Suppose one day I'm reading the Bible and I receive a vision from "Him who is and who was and who is to come, and the seven spirits burning before the throne, and Jesus Christ the Faithful Witness and Firstborn from the dead"... and spiritually I do the same thing John did: I fall down as dead. The vision is so great that I;m overwhelmed, and become disoriented and intellectually non-functional. Gradually, though, I'm roused, and begin to re-orient myself. But that orientation has shifted because of the greatness of the vision. Now I look through the Biblical text and instinctively keep referencing this vision.
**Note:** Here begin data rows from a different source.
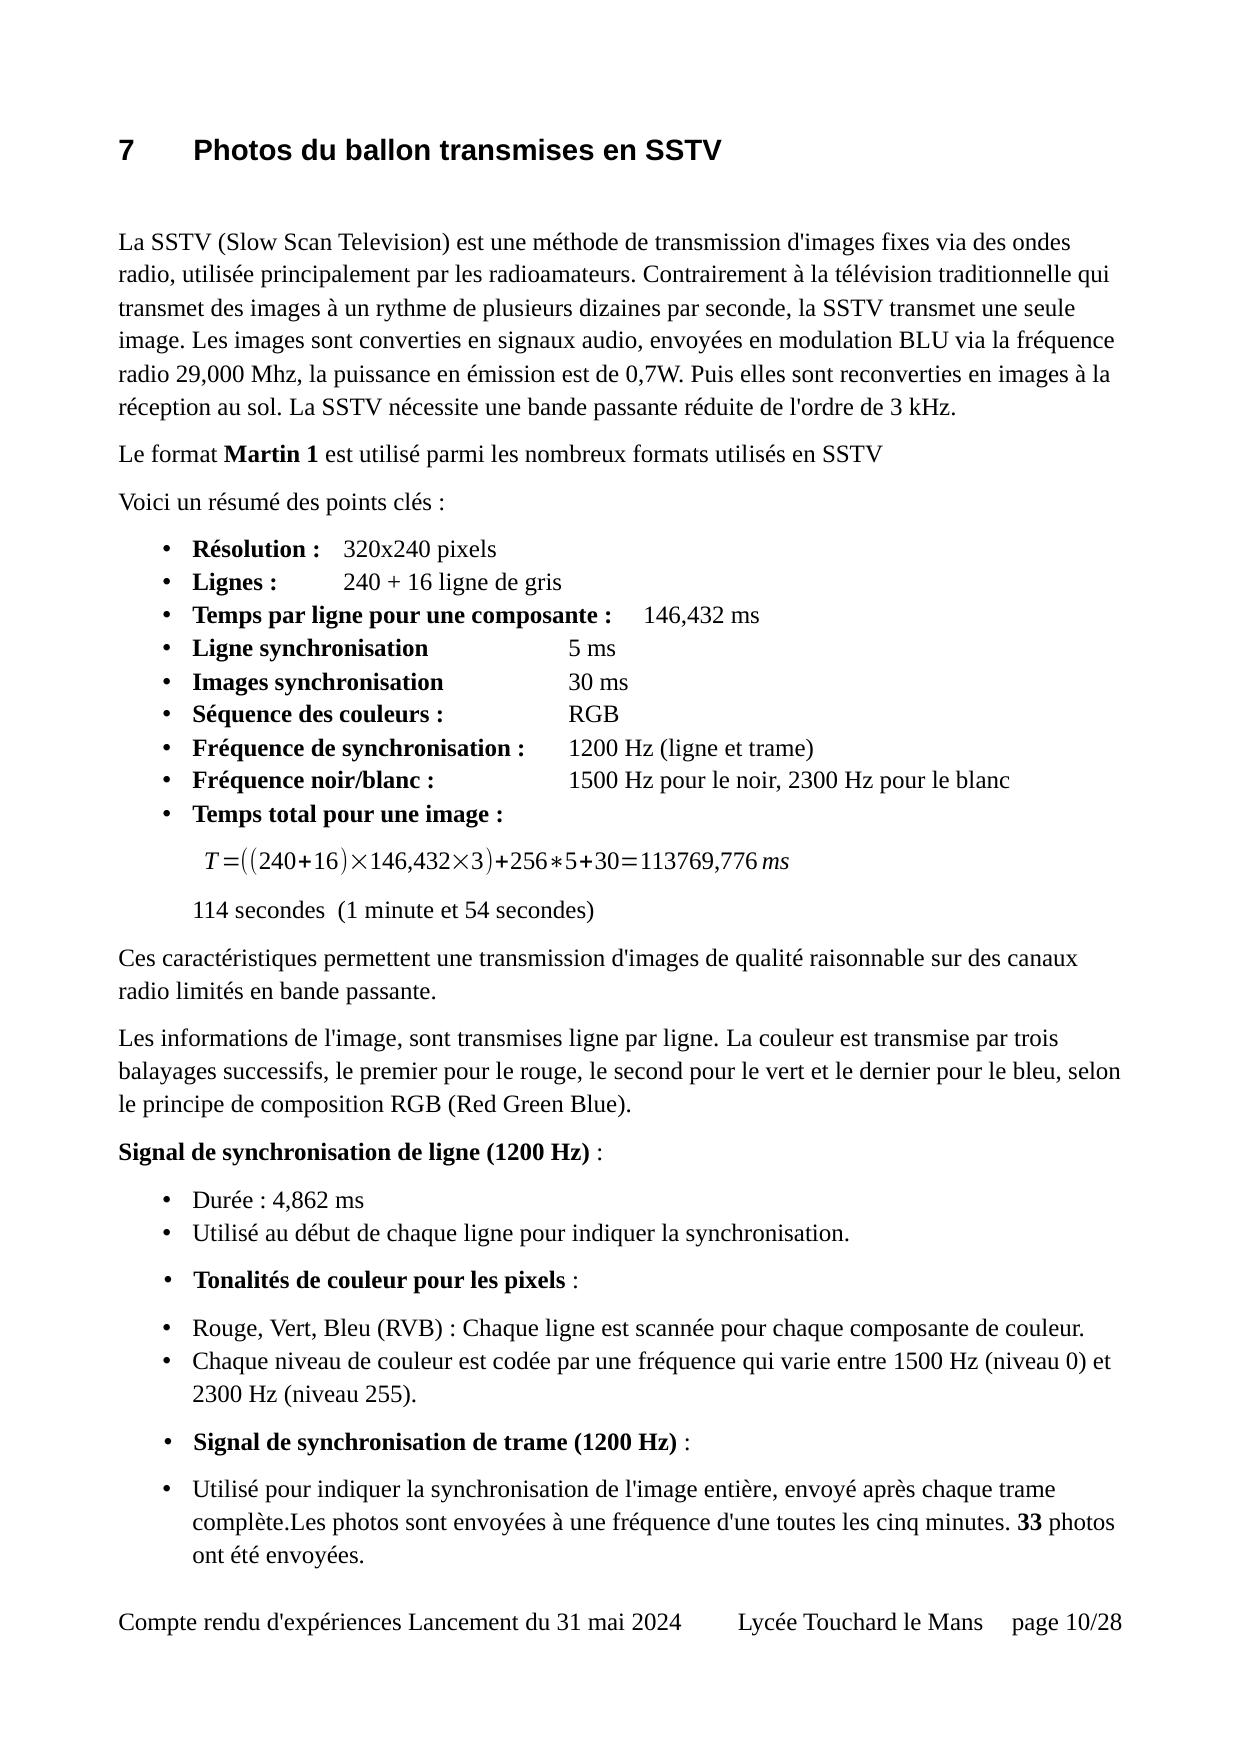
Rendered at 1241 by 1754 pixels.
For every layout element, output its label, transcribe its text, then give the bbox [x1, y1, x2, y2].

text Ces caractéristiques permettent une transmission d'images de qualité raisonnable sur des canaux radio limités en bande passante. [118, 943, 1122, 1004]
text La SSTV (Slow Scan Television) est une méthode de transmission d'images fixes via des ondes radio, utilisée principalement par les radioamateurs. Contrairement à la télévision traditionnelle qui transmet des images à un rythme de plusieurs dizaines par seconde, la SSTV transmet une seule image. Les images sont converties en signaux audio, envoyées en modulation BLU via la fréquence radio 29,000 Mhz, la puissance en émission est de 0,7W. Puis elles sont reconverties en images à la réception au sol. La SSTV nécessite une bande passante réduite de l'ordre de 3 kHz. [118, 227, 1122, 420]
list Chaque niveau de couleur est codée par une fréquence qui varie entre 1500 Hz (niveau 0) et 2300 Hz (niveau 255). [162, 1346, 1122, 1408]
list Utilisé au début de chaque ligne pour indiquer la synchronisation. [162, 1218, 1122, 1246]
list Utilisé pour indiquer la synchronisation de l'image entière, envoyé après chaque trame complète.Les photos sont envoyées à une fréquence d'une toutes les cinq minutes. 33 photos ont été envoyées. [162, 1474, 1122, 1569]
list Séquence des couleurs : RGB [162, 699, 1122, 728]
text Les informations de l'image, sont transmises ligne par ligne. La couleur est transmise par trois balayages successifs, le premier pour le rouge, le second pour le vert et le dernier pour le bleu, selon le principe de composition RGB (Red Green Blue). [118, 1023, 1122, 1118]
list Fréquence de synchronisation : 1200 Hz (ligne et trame) [162, 733, 1122, 761]
list Rouge, Vert, Bleu (RVB) : Chaque ligne est scannée pour chaque composante de couleur. [162, 1313, 1122, 1342]
list Temps total pour une image : [162, 799, 1122, 827]
subtitle Photos du ballon transmises en SSTV [118, 133, 1122, 166]
list Fréquence noir/blanc : 1500 Hz pour le noir, 2300 Hz pour le blanc [162, 766, 1122, 794]
list Signal de synchronisation de trame (1200 Hz) : [164, 1427, 1122, 1455]
text Le format Martin 1 est utilisé parmi les nombreux formats utilisés en SSTV [118, 439, 1122, 468]
list Temps par ligne pour une composante : 146,432 ms [162, 601, 1122, 629]
text Voici un résumé des points clés : [118, 487, 1122, 516]
list Ligne synchronisation 5 ms [162, 633, 1122, 662]
list Durée : 4,862 ms [162, 1185, 1122, 1213]
list 114 secondes (1 minute et 54 secondes) [162, 895, 1122, 924]
list Images synchronisation 30 ms [162, 667, 1122, 695]
text Signal de synchronisation de ligne (1200 Hz) : [118, 1137, 1122, 1166]
list Résolution : 320x240 pixels [162, 534, 1122, 563]
list Tonalités de couleur pour les pixels : [164, 1265, 1122, 1294]
list Lignes : 240 + 16 ligne de gris [162, 567, 1122, 596]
Interestingly, when I keep coming back to the original it, the initial power endures; it continually renders me, and all my conceptual arrangements, as though "to fall down as dead".

And gradually a new hermeneutic emerges, allowing and even integrating something previously unrecognized, like seven spirits burning before the throne. For example, when Moses and Aaron and the seventy elders go up to the mountain, to eat and drink and gaze upon God, and look across the pavement of sapphire, I wonder; did they also see seven spirits burning there, in front of God's throne? Because Moses later made the seven-branched candlestick "according to the vision which you have seen on the heavenly mountain". Perhaps, anyway... the power of the vision in Revelation 1:4 at least causes me to re-consider this in Exodus 24 & 25.

If my experience from Revelation chapter 1 doesn't dovetail with that of everyone else, I'm fine with that; I neither have to abandon its visceral impact, nor force my vision upon the flock as though it were God's present speaking. As I said, Paul didn't require John's submission, nor did John attempt to subdue Paul. Paul was faithful to his heavenly vision, as was John. "Spirit" and "spirit" and "spirits" are rather subjective experiences. The contents of our visions will be fully unveiled on "that day", and to what extent we were faithful.